February 12, 2024 — Six offshore wind lease areas in the New York Bight are more than 30 miles offshore of the region’s bustling suburbs and seaside resorts – distance that might have defused resistance to the wind energy projects before.
Now opposition groups that grew in reaction to nearshore projects, like Ørsted’s cancelled Ocean Wind plan off New Jersey, show few signs they will accept a new round of proposals farther east to the horizon.
Over 100 visitors walked through a Bureau of Ocean Energy Management public scoping session Feb. 8 in a Toms River, N.J., hotel meeting room, talking to BOEM workers and giving the agency testimony in video interviews and writing. The agency has grown to prefer the low-key scoping process – in-person and online – to fulfill its legal obligations to gather public input short of full-blown public hearings.
The visitors were not shy with opinions.
“What we’re really worried about is the cabling.

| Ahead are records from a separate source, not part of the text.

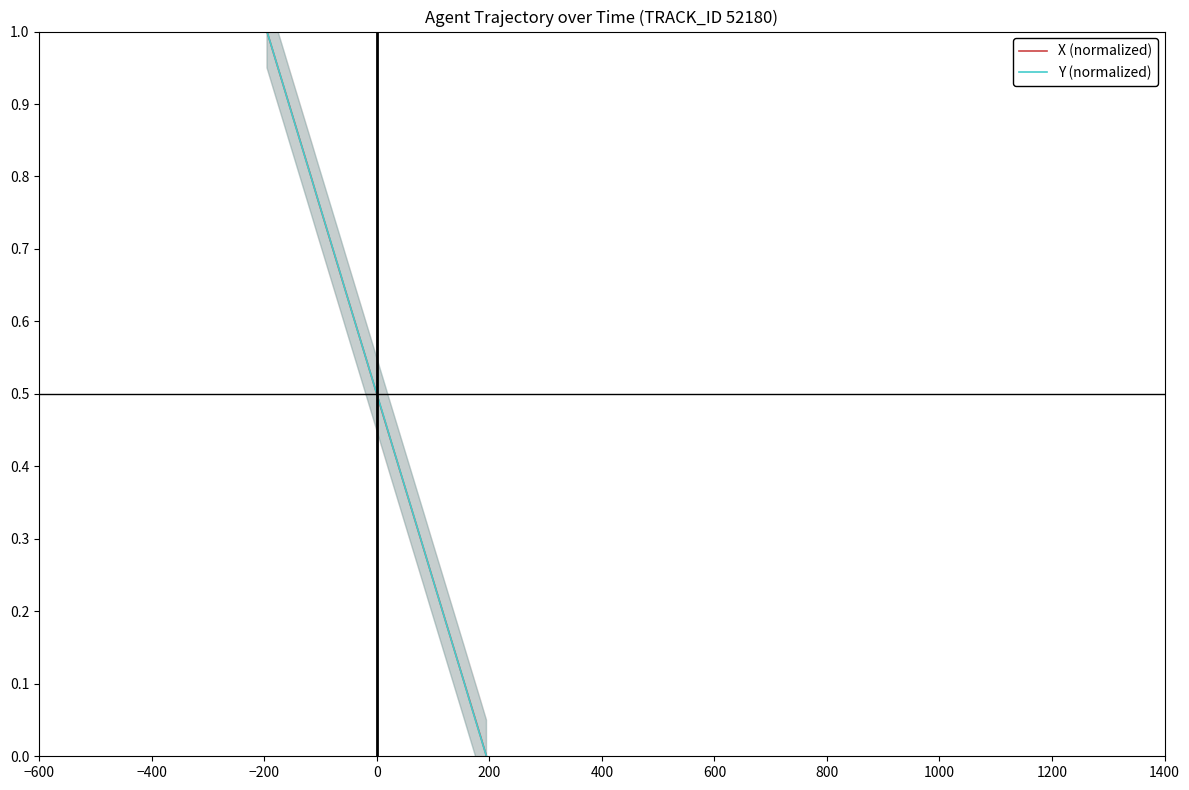

Rank the series at −200 from highest to lowest value.

Y (normalized), X (normalized)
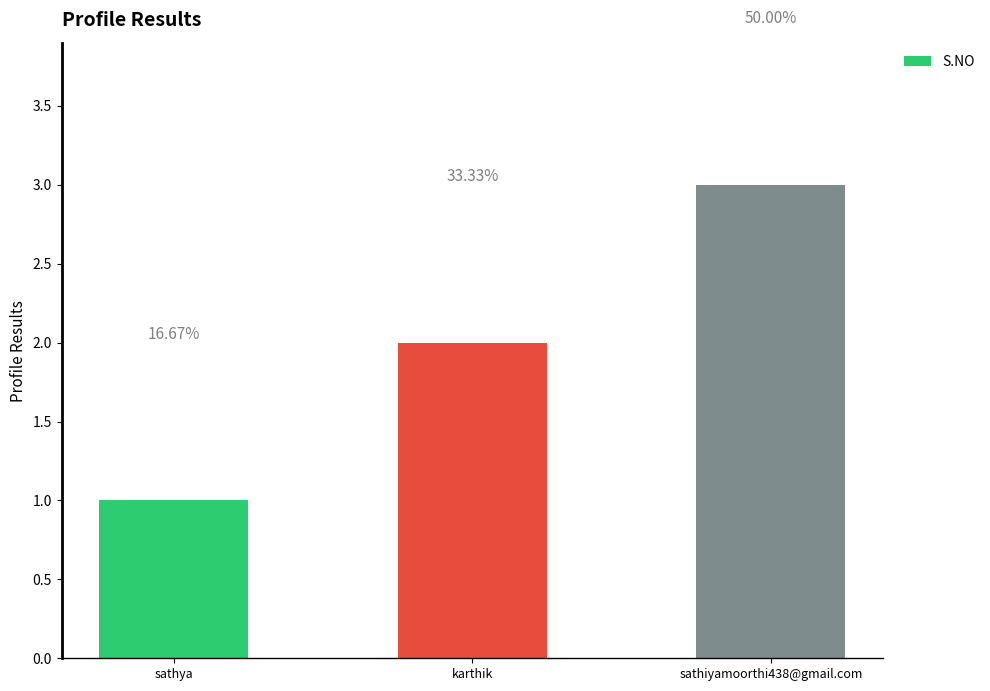

Reading left to right, transcribe all the data shown in this chart.

1	2	3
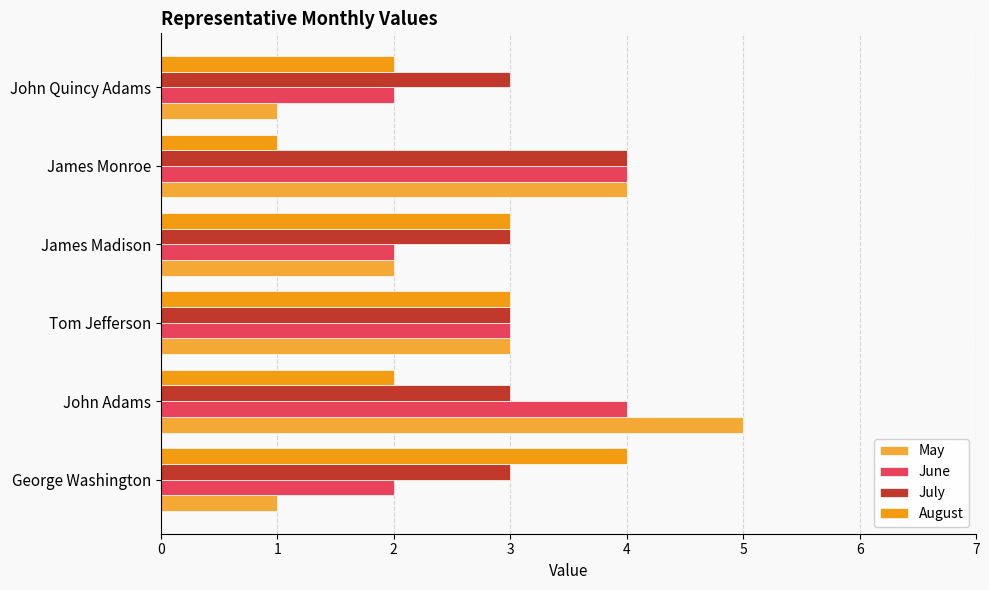

What is the difference between the second highest and minimum values in the June series?

2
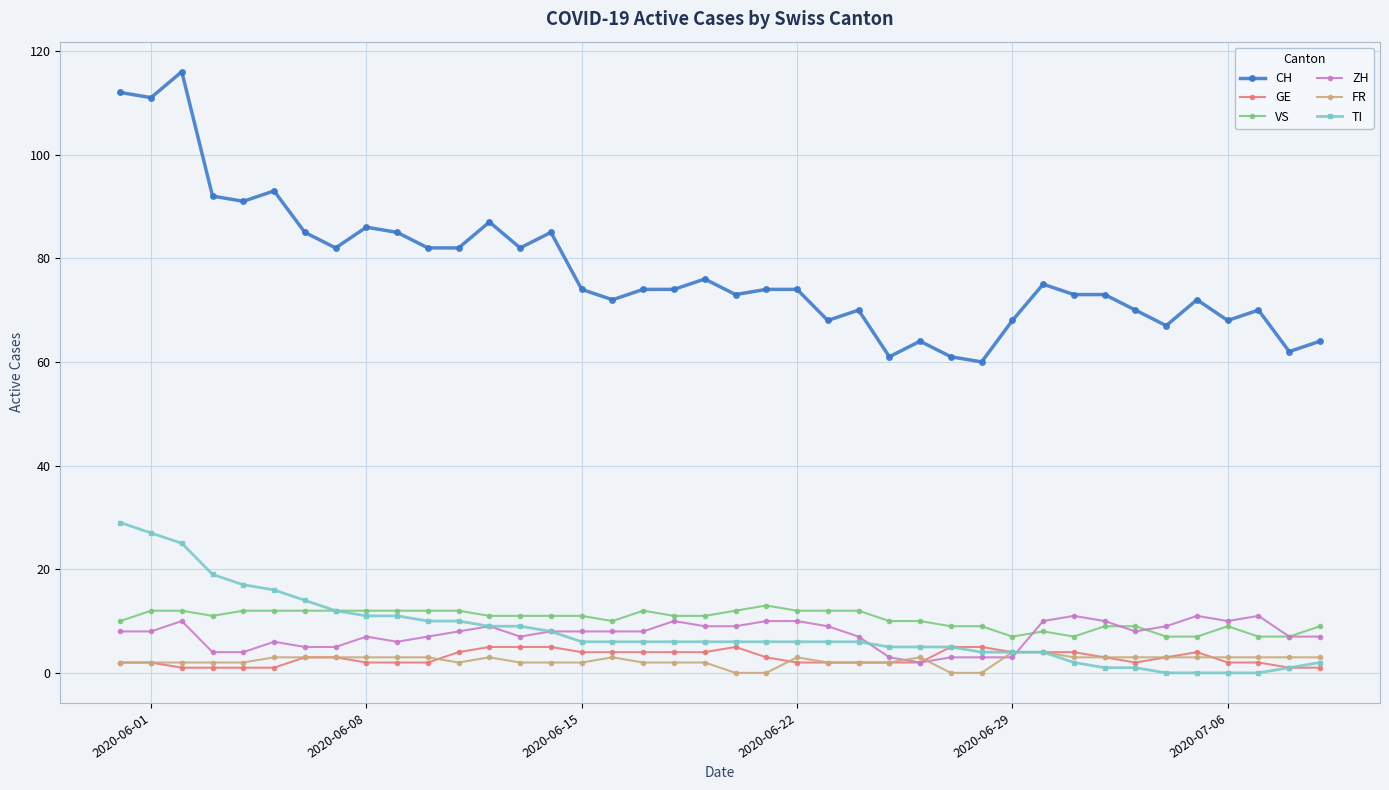

What is the value of the TI point at the 23rd from the left?

6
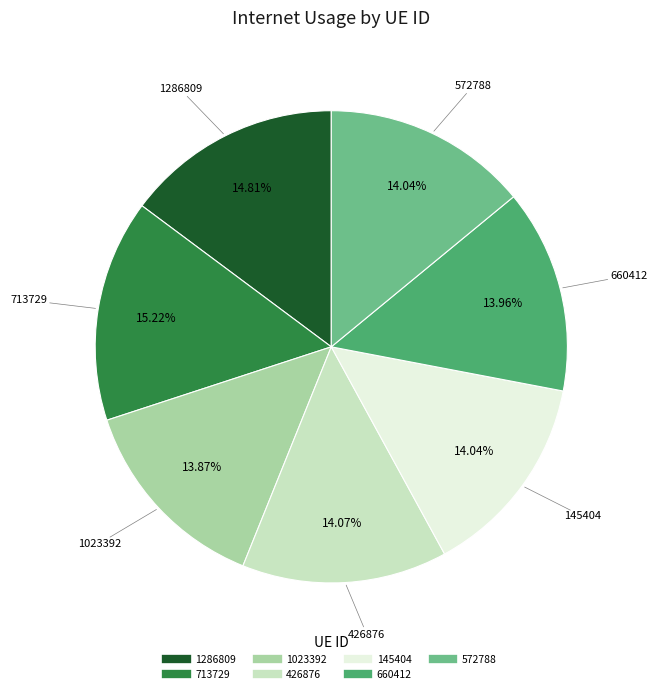

Does any single category account for the majority?

No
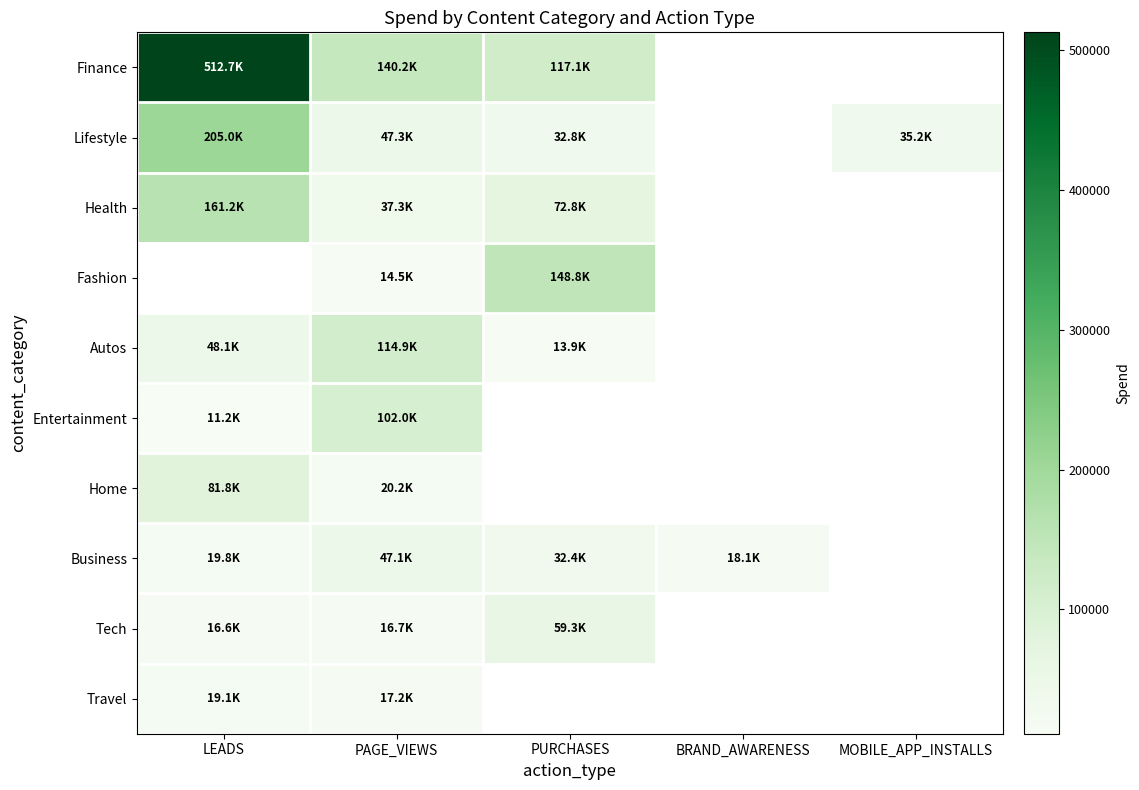

What is the minimum value shown in the chart?

11174.7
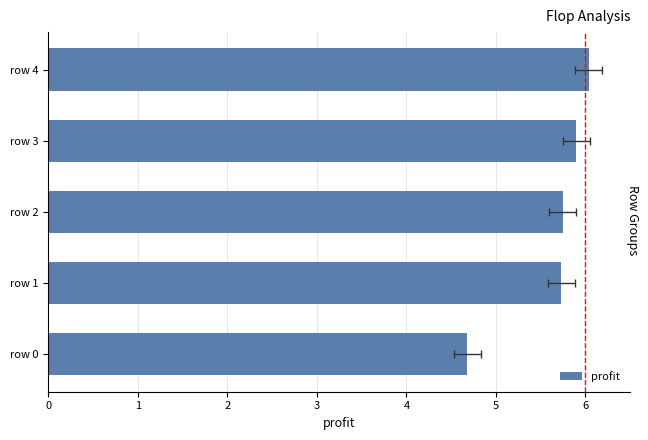

What is the value of the 4th bar from the left?

5.9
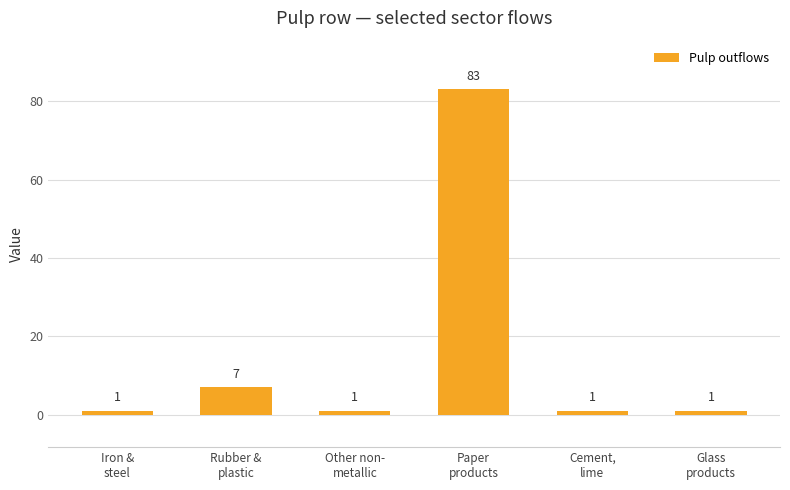

Reading right to left, what are all the values shown in this chart?

Glass
products=1	Cement,
lime=1	Paper
products=83	Other non-
metallic=1	Rubber &
plastic=7	Iron &
steel=1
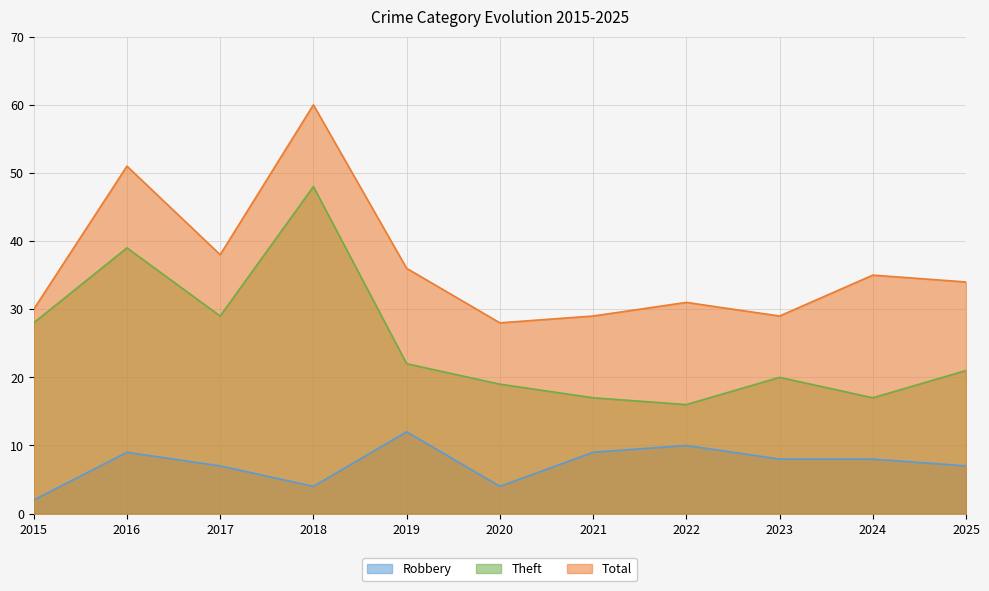

Reading left to right, extract all data points from this chart.

Robbery: 2	9	7	4	12	4	9	10	8	8	7
Theft: 28	39	29	48	22	19	17	16	20	17	21
Total: 30	51	38	60	36	28	29	31	29	35	34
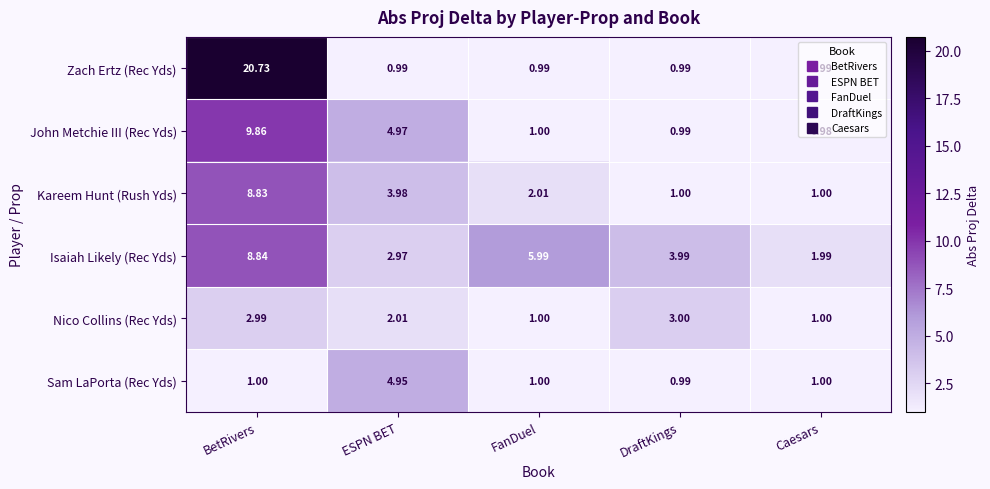

Which series has the largest total across all categories?

Zach Ertz (Rec Yds)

It’s death,” said Ed Baxter, a commercial fisherman with the Fishermen’s Dock Cooperative in Point Pleasant Beach, N.J.
The offshore leases now being planned for wind power development would need turbine towers linked by a network of power cables, and linked by energy export cables coming ashore near New York City and Sea Girt, N.J. A future cable network would potentially shut mobile gear fisheries like scallop dredging out of those routes, if fishermen can’t be safe that their gear won’t snag on cables, said Baxter.